╔══
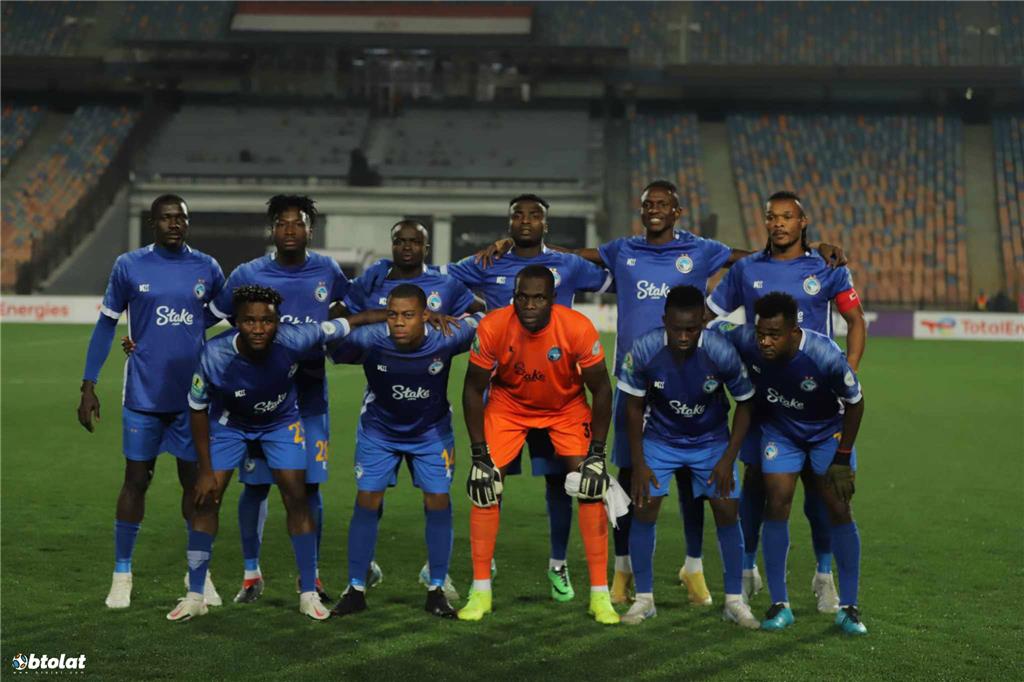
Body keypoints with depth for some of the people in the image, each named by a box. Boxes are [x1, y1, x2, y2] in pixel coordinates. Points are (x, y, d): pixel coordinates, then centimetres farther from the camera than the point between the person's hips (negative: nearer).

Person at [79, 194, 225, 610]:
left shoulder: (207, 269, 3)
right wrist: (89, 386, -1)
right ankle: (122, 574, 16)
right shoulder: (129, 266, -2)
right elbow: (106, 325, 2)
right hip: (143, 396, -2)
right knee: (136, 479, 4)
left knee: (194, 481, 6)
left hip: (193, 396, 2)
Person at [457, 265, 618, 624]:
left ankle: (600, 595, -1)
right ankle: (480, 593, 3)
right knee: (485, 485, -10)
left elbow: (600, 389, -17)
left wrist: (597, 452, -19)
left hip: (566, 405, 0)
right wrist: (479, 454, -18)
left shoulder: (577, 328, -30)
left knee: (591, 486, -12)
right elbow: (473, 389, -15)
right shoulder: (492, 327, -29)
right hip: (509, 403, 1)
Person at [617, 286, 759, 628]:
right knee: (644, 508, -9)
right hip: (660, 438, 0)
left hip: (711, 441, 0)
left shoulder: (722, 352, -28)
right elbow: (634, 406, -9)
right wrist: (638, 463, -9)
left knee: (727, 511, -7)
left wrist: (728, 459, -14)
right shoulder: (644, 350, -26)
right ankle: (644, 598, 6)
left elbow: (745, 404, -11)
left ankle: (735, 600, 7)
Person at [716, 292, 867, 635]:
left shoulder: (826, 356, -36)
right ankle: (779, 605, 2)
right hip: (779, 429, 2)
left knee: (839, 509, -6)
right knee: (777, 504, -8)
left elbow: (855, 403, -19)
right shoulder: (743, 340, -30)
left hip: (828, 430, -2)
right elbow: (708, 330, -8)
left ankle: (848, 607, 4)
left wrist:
╚══
EXERCISE: Write out only the final block of lines, starting at the line with "right wrist: (479, 454, -18)" and running to the end of the material.

RESULT OF THIS EXERCISE:
right wrist: (479, 454, -18)
left shoulder: (577, 328, -30)
left knee: (591, 486, -12)
right elbow: (473, 389, -15)
right shoulder: (492, 327, -29)
right hip: (509, 403, 1)
Person at [617, 286, 759, 628]:
right knee: (644, 508, -9)
right hip: (660, 438, 0)
left hip: (711, 441, 0)
left shoulder: (722, 352, -28)
right elbow: (634, 406, -9)
right wrist: (638, 463, -9)
left knee: (727, 511, -7)
left wrist: (728, 459, -14)
right shoulder: (644, 350, -26)
right ankle: (644, 598, 6)
left elbow: (745, 404, -11)
left ankle: (735, 600, 7)
Person at [716, 292, 867, 635]:
left shoulder: (826, 356, -36)
right ankle: (779, 605, 2)
right hip: (779, 429, 2)
left knee: (839, 509, -6)
right knee: (777, 504, -8)
left elbow: (855, 403, -19)
right shoulder: (743, 340, -30)
left hip: (828, 430, -2)
right elbow: (708, 330, -8)
left ankle: (848, 607, 4)
left wrist:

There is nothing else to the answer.